Müller-Hof Newsletter – März 2018
ars – aktuelles aus Recht und Steuern
Gesellschaftsrecht: Auflösung von Pattsituationen durch „Russian Roulette“ oder „Texas Shoot-out“
In der Planungsphase eines gemeinsamen Gesellschaftsprojekts ist die Stimmung unter den Beteiligten zumeist geprägt von Optimismus und Tatendrang. Verständlich ist der Wille, mit der Umsetzung des Vorhabens loszulegen, statt sich mit „staubig“ anmutenden und komplizierten Klauseln im Gesellschaftsvertrag zu beschäftigen.
Doch gerade dies ist der beste Zeitpunkt, sich mit seinen künftigen Mitgesellschaftern zu überlegen, wie man den Fall des Auseinandergehens regeln möchte. Die Einigung im Vorfeld über Beendigungsregelungen ist ein idealer Test: Wenn es bereits zu Beginn eines Zusammenwirkens Probleme gibt, Einigkeit über ein mögliches Ende herzustellen, dann wird es im Ernstfall mit Sicherheit höchst unangenehm für alle Beteiligten.
Ganz besonders in Konstellationen mit zwei gleichberechtigten Gesellschaftern besteht das Risiko, dass ein Gesellschafter sich eines Tages dauerhaft „quer stellt“ und damit alle gesellschaftsrechtlichen Entscheidungen blockiert. Ein solcher Stillstand führt im schlimmsten Fall zur Liquidation oder gar in die Insolvenz der Gesellschaft.
Um im Falle eines solchen Stillstandes wieder „Bewegung ins Spiel“ zu bringen, gibt es verschiedene Klauseln, die man im Vorfeld nach den individuellen Zielsetzungen der Gesellschafter gestalten und kombinieren kann. Sie haben gemeinsam, dass einer der beiden Gesellschafter zu einem bestimmten Entgelt aus der Gesellschaft ausscheidet.
Zwei Gestaltungen aus der Vielzahl solcher Klauseln sind beispielhaft und vereinfacht:
„Russian Roulette“-Klausel: Der ausstiegswillige Gesellschafter X unterbreitet dem anderen Gesellschafter Y ein Angebot zum Verkauf und Abtretung seines Geschäftsanteils. Gesellschafter Y kann nun wählen: Er könnte Alleingesellschafter werden, indem er das Angebot in einer vorab bestimmten Frist annimmt. Falls er sich dagegen entscheidet, muss er umgekehrt die von ihm gehaltenen Geschäftsanteile dem Gesellschafter X zu den genannten Konditionen zum Kauf anbieten.
„Texas Shoot-Out“-Klausel: Gesellschafter X gibt ein Angebot ab zum Kauf der Geschäftsanteile des anderen Gesellschafters Y. Sofern Gesellschafter Y nicht annimmt, muss dieser ein erhöhtes Kaufangebot für die Anteile des Gesellschafters X abgeben.

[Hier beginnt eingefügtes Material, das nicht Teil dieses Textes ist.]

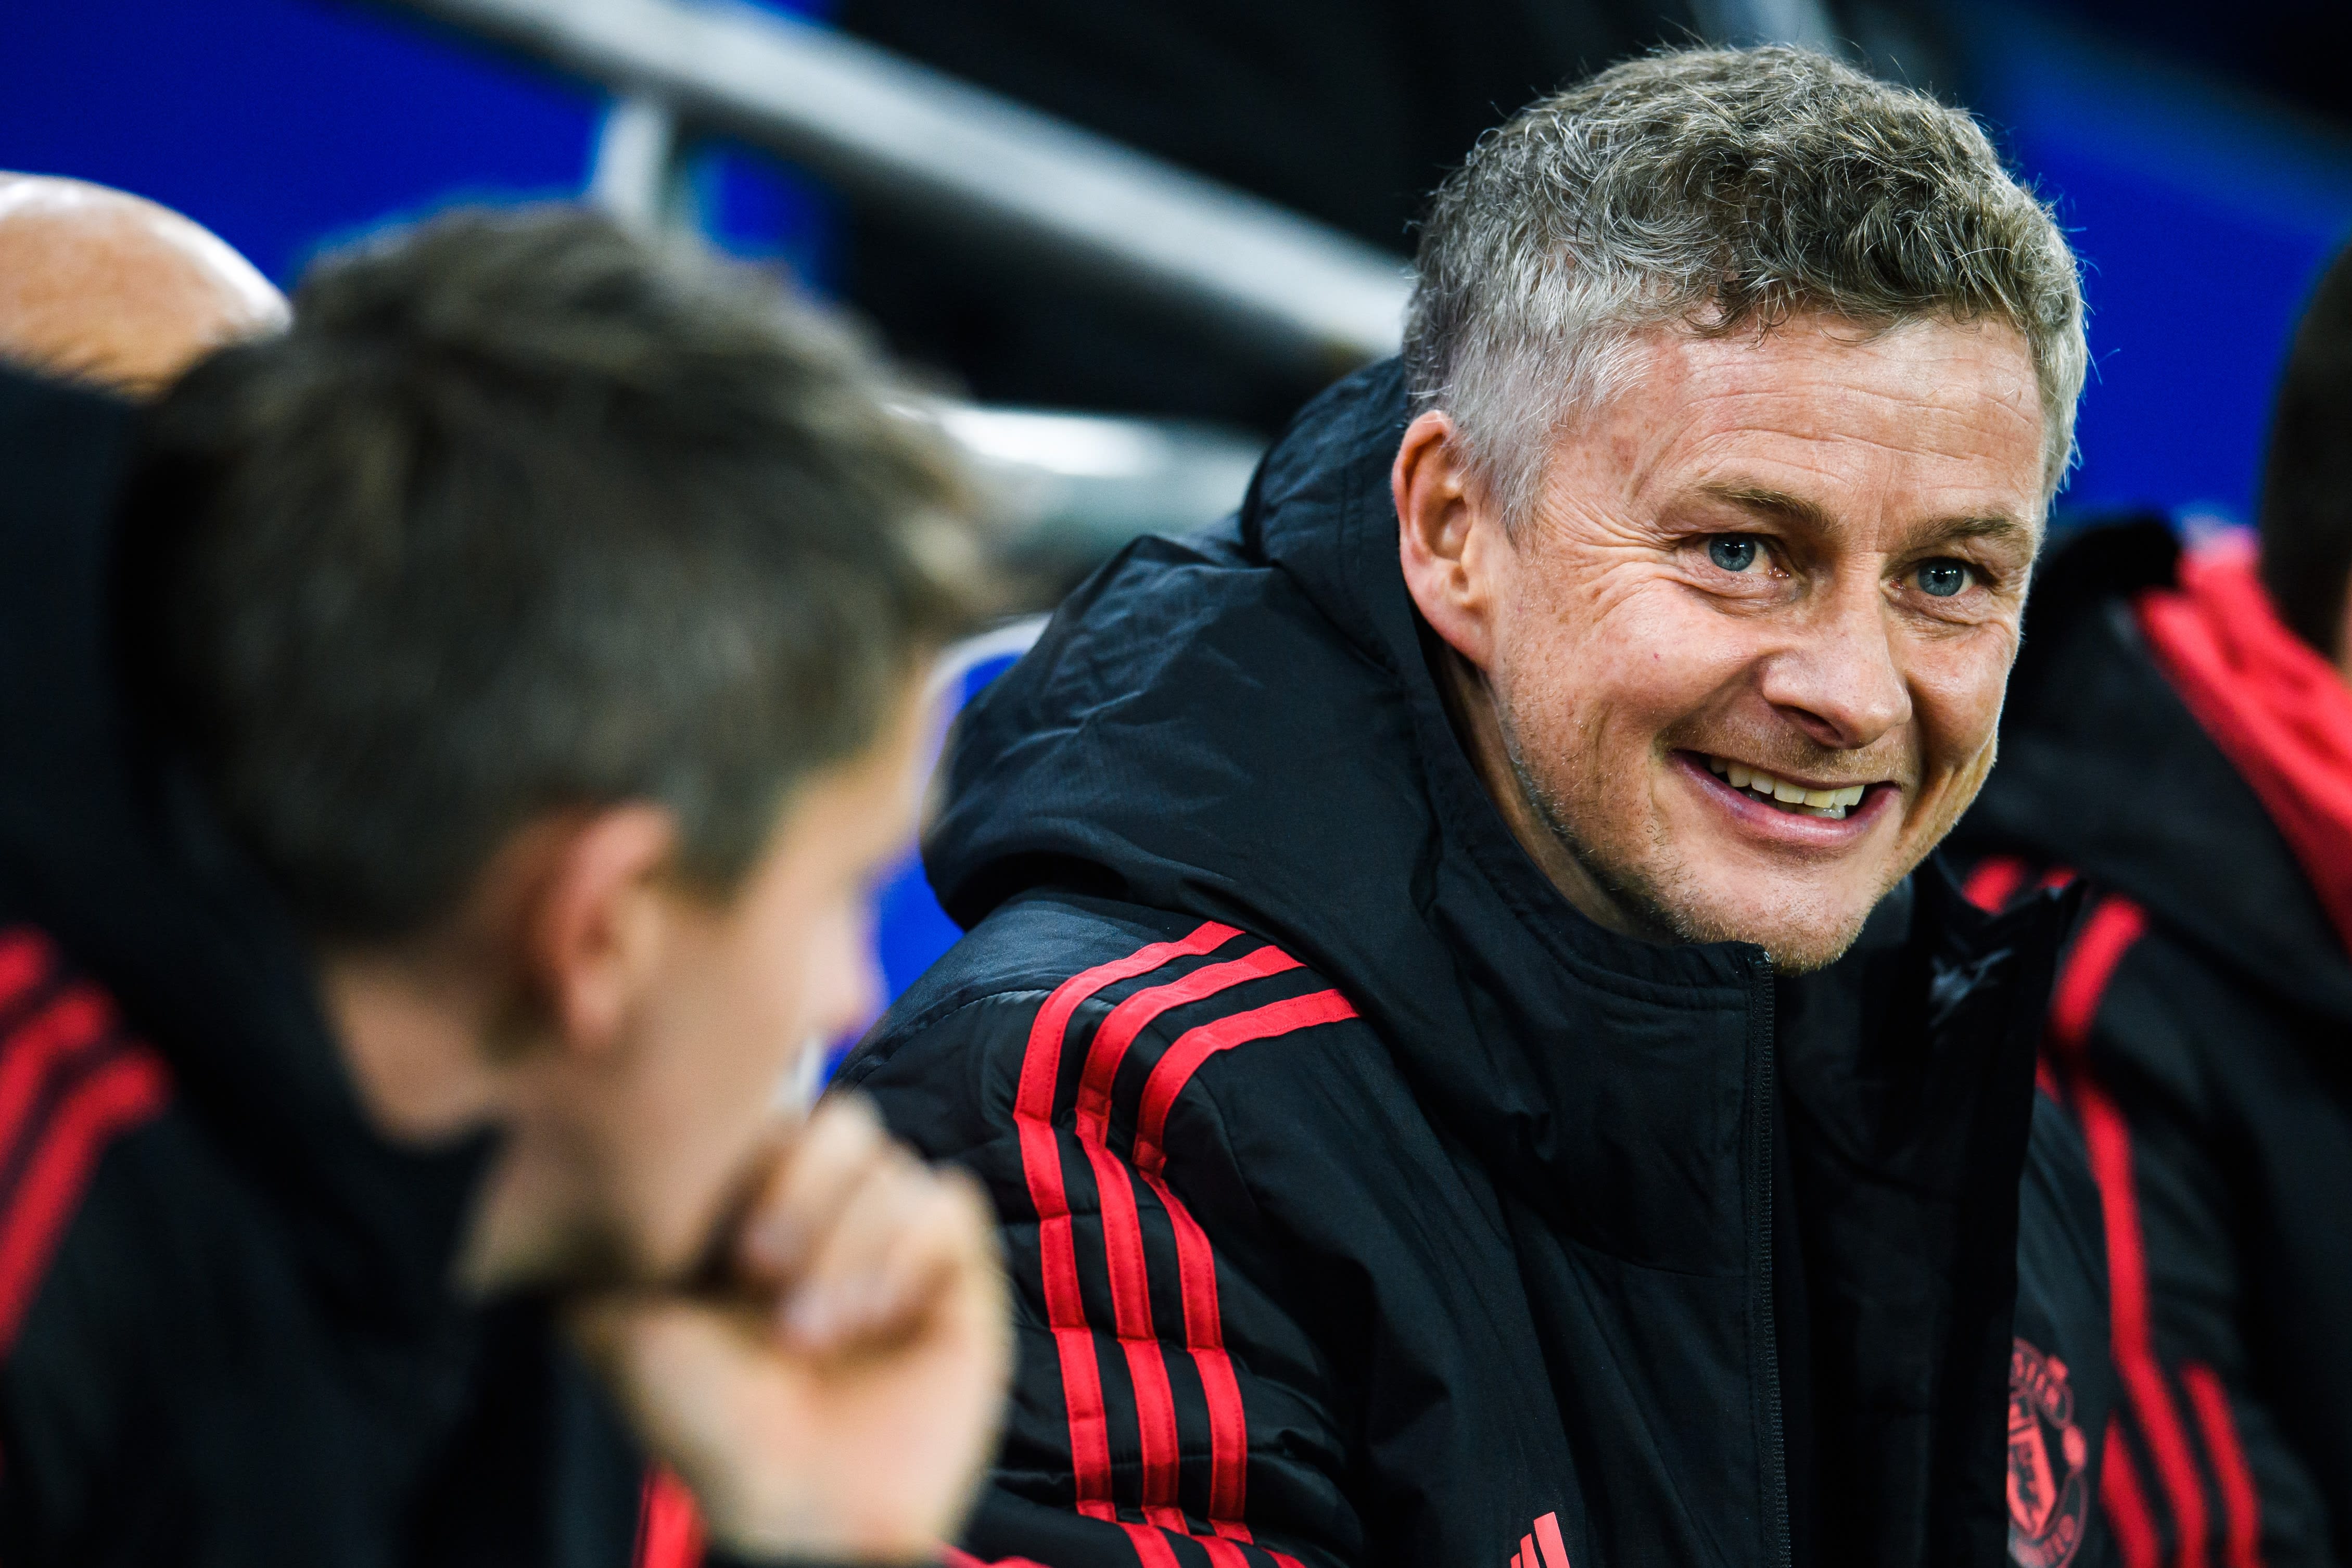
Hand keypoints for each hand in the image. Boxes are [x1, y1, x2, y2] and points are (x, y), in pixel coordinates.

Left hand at [571, 1094, 1011, 1562]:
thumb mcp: (620, 1323)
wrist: (797, 1513)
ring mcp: (899, 1238)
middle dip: (798, 1191)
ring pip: (895, 1165)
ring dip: (845, 1244)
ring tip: (807, 1333)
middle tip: (756, 1270)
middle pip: (843, 1121)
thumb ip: (602, 1238)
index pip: (772, 1113)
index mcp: (758, 1204)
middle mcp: (834, 1210)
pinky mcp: (958, 1272)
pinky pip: (949, 1205)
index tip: (713, 1238)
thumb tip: (573, 1162)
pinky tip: (872, 1321)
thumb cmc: (708, 1424)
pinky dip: (902, 1255)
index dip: (746, 1154)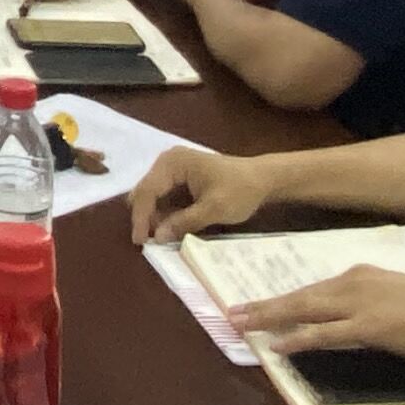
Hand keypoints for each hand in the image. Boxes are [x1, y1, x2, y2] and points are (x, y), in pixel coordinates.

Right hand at [128, 146, 278, 242]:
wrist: (264, 179)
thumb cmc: (241, 190)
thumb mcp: (214, 209)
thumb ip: (184, 222)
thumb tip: (158, 237)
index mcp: (173, 162)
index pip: (147, 191)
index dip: (141, 218)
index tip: (141, 242)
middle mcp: (168, 162)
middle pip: (144, 192)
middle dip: (145, 217)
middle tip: (151, 242)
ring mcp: (173, 169)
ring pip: (151, 196)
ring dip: (154, 217)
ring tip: (163, 237)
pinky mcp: (179, 178)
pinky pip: (163, 197)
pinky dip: (164, 214)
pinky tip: (171, 228)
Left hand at [229, 262, 404, 368]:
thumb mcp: (397, 298)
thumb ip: (370, 304)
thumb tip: (351, 319)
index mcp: (360, 275)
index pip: (313, 287)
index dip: (284, 298)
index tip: (259, 304)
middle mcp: (353, 283)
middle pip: (299, 295)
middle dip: (264, 305)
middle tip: (233, 313)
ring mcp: (359, 304)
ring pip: (304, 309)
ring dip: (270, 319)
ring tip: (242, 326)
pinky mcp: (368, 326)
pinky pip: (324, 333)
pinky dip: (298, 339)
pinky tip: (278, 346)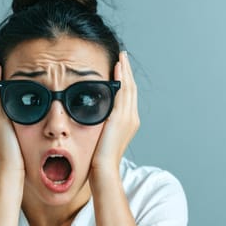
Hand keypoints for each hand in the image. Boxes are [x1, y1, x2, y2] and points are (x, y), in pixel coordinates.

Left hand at [91, 51, 139, 175]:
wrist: (103, 170)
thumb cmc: (98, 158)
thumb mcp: (101, 136)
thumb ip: (101, 124)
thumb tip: (93, 114)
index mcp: (128, 122)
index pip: (128, 96)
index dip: (126, 80)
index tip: (121, 68)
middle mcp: (132, 118)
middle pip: (132, 89)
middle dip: (127, 71)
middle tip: (122, 56)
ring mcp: (128, 118)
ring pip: (129, 88)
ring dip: (125, 71)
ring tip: (121, 57)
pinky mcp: (120, 118)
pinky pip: (123, 93)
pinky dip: (121, 79)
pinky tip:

Wird das erhöhte Angebot von Gesellschafter X abgelehnt, so hat nun dieser wieder ein erhöhtes Angebot zu machen. Die Angebotsberechtigung wechselt, bis das Verfahren durch Annahme beendet wird.
Diese Gestaltungen gibt es in einer Vielzahl von Variationen. Gemeinsam ist ihnen, dass sie recht zügig und mit einer gewissen Radikalität gesellschaftsrechtliche Pattsituation beseitigen. Diese Wirkung haben sie mitunter schon allein aufgrund ihres Bestehens, ohne dass sie tatsächlich Anwendung finden: Sie erzeugen einen enormen Einigungsdruck auf die Beteiligten, unter dem sich dann mitunter Lösungsszenarien zwischen den Gesellschaftern entwickeln, die anderenfalls nicht denkbar gewesen wären.
Da diese Art von Klauseln aber auch Risiken bergen, wie beispielsweise im Falle unterschiedlicher wirtschaftlicher Kräfteverhältnisse der Beteiligten, und auch weitergehende Rechtsfragen zu berücksichtigen sind, sollten solche Gestaltungen „maßgeschneidert“ sein und nur nach sorgsamer Abwägung gewählt werden. Anderenfalls könnte „der Schuss nach hinten losgehen“.